Excerpted passage

Women teachers in Iraq killed in bloody suicide-bombing.  Amish schoolgirls lined against the wall.  Birthing woman paralyzed by accidental overdose times ten. Three sisters shot to death with their parents, killed by their own brother.

Is this is not war against women, what is?

No one notices a spate of attacks against women, perhaps because this violence is nothing new.  It's quite the norm.  Victims are women so often that women have come to be viewed as victims.  Rape, incest, and murder of women is ingrained into most every culture in the world.  Women are often told they should consider themselves lucky; after all, our foremothers did not vote and did not have the legal right to leave an abusive husband.

We should not consider ourselves lucky.

We should considers ourselves human.

We should demand those rights that belong to every human, and to every citizen.  We should demand that those rights be encoded into law.  Something along the lines of "Equality of rights under the law shall not be denied or abridged by the United States or by any state on account of sex." 

Oh wait -- that's the Equal Rights Amendment, that hated piece of legislation that supposedly will cause Western civilization to crumble beneath the judgment of God.  How could I forget that our present culture cannot exist without the subclass of womanity to prop up mediocre and uneducated men?

Instruction A
From the passage on violence against women, copy the section that begins at the words "Women teachers in" and ends after the words "consider ourselves lucky.".

Stored entries
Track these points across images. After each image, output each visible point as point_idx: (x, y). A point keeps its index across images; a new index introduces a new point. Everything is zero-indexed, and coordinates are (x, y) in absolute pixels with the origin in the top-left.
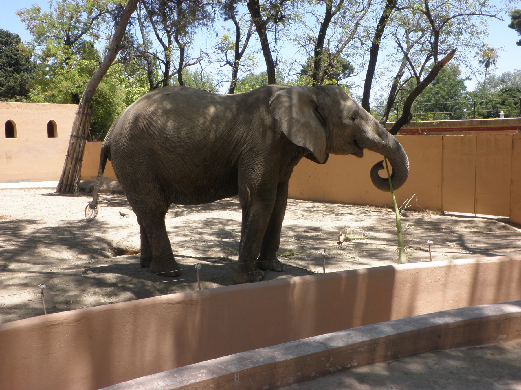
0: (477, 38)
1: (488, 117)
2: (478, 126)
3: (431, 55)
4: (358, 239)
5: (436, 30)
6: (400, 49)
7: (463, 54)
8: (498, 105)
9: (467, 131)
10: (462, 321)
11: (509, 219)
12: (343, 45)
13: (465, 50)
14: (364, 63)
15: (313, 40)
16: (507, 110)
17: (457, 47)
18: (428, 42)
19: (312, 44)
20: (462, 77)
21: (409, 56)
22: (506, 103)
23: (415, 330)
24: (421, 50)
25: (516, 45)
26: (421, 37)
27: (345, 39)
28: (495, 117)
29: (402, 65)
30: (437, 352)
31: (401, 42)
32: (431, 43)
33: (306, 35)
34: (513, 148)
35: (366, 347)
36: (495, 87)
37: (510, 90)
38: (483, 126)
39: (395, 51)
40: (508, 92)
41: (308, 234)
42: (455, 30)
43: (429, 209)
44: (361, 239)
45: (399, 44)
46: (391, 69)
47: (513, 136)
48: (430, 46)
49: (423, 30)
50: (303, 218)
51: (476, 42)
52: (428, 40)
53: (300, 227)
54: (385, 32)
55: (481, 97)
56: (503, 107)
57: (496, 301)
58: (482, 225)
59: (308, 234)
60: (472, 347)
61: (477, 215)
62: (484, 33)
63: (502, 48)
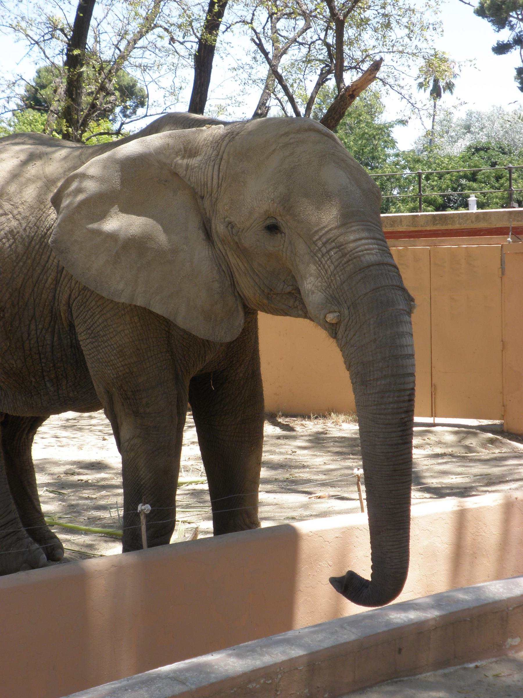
0: (422, 39)
1: (444, 207)
2: (428, 228)
3: (329, 72)
4: (191, 483)
5: (338, 18)
6: (260, 56)
7: (393, 71)
8: (463, 182)
9: (409, 237)
10: (440, 616)
11: (502, 425)
12: (129, 42)
13: (399, 63)
14: (178, 85)
15: (62, 30)
16: (481, 193)
17: (382, 55)
18: (320, 42)
19: (58, 39)
20: (382, 119)
21: (280, 70)
22: (479, 177)
23: (354, 641)
24: (308, 60)
25: (492, 53)
26: (304, 30)
27: (134, 27)
28: (456, 209)
29: (264, 91)
30: (396, 682)
31: (263, 41)
32: (328, 45)
33: (44, 18)
34: (503, 273)
35: (262, 681)
36: (454, 141)
37: (486, 149)
38: (438, 227)
39: (248, 60)
40: (482, 153)
41: (76, 478)
42: (376, 20)
43: (338, 412)
44: (197, 483)
45: (260, 46)
46: (240, 99)
47: (502, 247)
48: (325, 50)
49: (307, 16)
50: (59, 444)
51: (419, 46)
52: (320, 39)
53: (56, 464)
54: (228, 17)
55: (429, 164)
56: (475, 185)
57: (499, 576)
58: (450, 438)
59: (76, 478)
60: (459, 667)
61: (438, 420)
62: (435, 29)
63: (471, 61)
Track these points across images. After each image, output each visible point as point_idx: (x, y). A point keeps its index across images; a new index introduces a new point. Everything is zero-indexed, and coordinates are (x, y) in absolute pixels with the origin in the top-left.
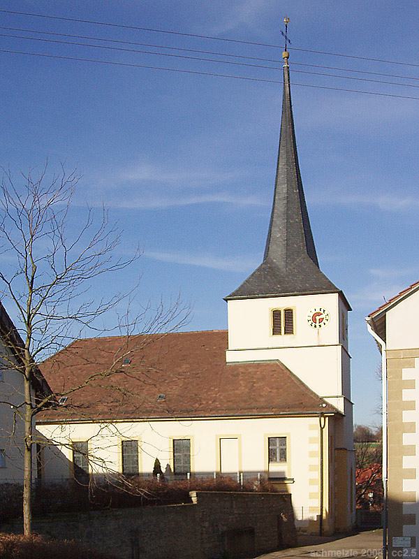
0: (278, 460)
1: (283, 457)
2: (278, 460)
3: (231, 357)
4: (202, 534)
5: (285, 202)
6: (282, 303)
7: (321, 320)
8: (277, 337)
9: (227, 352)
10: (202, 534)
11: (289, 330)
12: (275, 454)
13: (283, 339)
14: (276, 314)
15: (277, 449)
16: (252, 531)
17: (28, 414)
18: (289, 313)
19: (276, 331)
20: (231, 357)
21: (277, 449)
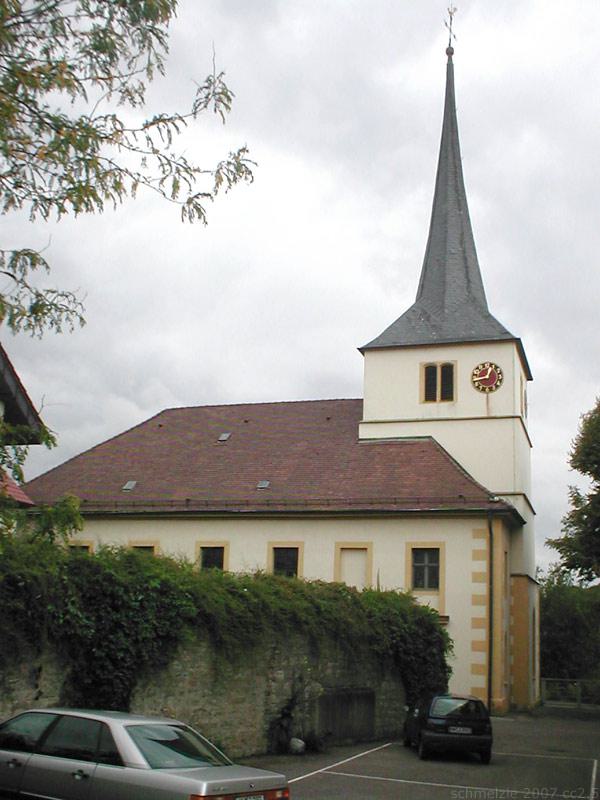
0: (488, 738)
1: (434, 584)
2: (488, 738)
3: (365, 432)
4: (268, 693)
5: (554, 569)
6: (439, 357)
7: (484, 373)
8: (431, 405)
9: (361, 426)
10: (268, 693)
11: (448, 395)
12: (422, 576)
13: (439, 408)
14: (430, 371)
15: (426, 566)
16: (82, 196)
17: (207, 722)
18: (448, 370)
19: (430, 396)
20: (365, 432)
21: (426, 566)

Instruction B
Turn the lines of the records into a numbered list, beginning at the start of the records and stopping after the line that contains "49: (423, 30)". Omit blank lines and leave the pictures out.

Task output A
Women teachers in Iraq killed in bloody suicide-bombing.  Amish schoolgirls lined against the wall.  Birthing woman paralyzed by accidental overdose times ten. Three sisters shot to death with their parents, killed by their own brother.

Is this is not war against women, what is?

No one notices a spate of attacks against women, perhaps because this violence is nothing new.  It's quite the norm.  Victims are women so often that women have come to be viewed as victims.  Rape, incest, and murder of women is ingrained into most every culture in the world.  Women are often told they should consider themselves lucky; after all, our foremothers did not vote and did not have the legal right to leave an abusive husband.

We should not consider ourselves lucky.

Task output B
1. Track these points across images. After each image, output each visible point as point_idx: (x, y). A point keeps its index across images; a new index introduces a new point. Everything is zero-indexed, and coordinates are (x, y) in absolute pixels with the origin in the top-left.
2. 0: (477, 38)
3. 1: (488, 117)
4. 2: (478, 126)
5. 3: (431, 55)
6. 4: (358, 239)
7. 5: (436, 30)
8. 6: (400, 49)
9. 7: (463, 54)
10. 8: (498, 105)
11. 9: (467, 131)
12. 10: (462, 321)
13. 11: (509, 219)
14. 12: (343, 45)
15. 13: (465, 50)
16. 14: (364, 63)
17. 15: (313, 40)
18. 16: (507, 110)
19. 17: (457, 47)
20. 18: (428, 42)
21. 19: (312, 44)
22. 20: (462, 77)
23. 21: (409, 56)
24. 22: (506, 103)
25. 23: (415, 330)
26. 24: (421, 50)
27. 25: (516, 45)
28. 26: (421, 37)
29. 27: (345, 39)
30. 28: (495, 117)
31. 29: (402, 65)
32. 30: (437, 352)
33. 31: (401, 42)
34. 32: (431, 43)
35. 33: (306, 35)
36. 34: (513, 148)
37. 35: (366, 347)
38. 36: (495, 87)
39. 37: (510, 90)
40. 38: (483, 126)
41. 39: (395, 51)
42. 40: (508, 92)
43. 41: (308, 234)
44. 42: (455, 30)
45. 43: (429, 209)
46. 44: (361, 239)
47. 45: (399, 44)
48. 46: (391, 69)
49. 47: (513, 136)
50. 48: (430, 46)
51. 49: (423, 30)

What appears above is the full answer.